### What you will do
Wherever "section" appears in a line of the listing, that line should be returned.

### Material for the task
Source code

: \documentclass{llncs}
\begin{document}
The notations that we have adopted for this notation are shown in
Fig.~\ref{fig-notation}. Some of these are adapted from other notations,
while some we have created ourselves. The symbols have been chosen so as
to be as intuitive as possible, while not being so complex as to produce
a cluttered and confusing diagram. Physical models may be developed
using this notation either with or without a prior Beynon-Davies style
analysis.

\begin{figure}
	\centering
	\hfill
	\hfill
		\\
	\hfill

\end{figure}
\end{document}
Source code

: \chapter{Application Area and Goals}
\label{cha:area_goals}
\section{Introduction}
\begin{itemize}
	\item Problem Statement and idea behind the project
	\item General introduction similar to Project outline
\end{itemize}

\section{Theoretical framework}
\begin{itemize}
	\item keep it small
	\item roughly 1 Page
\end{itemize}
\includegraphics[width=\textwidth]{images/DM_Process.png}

### Exercise result
\section{Introduction}
\section{Theoretical framework}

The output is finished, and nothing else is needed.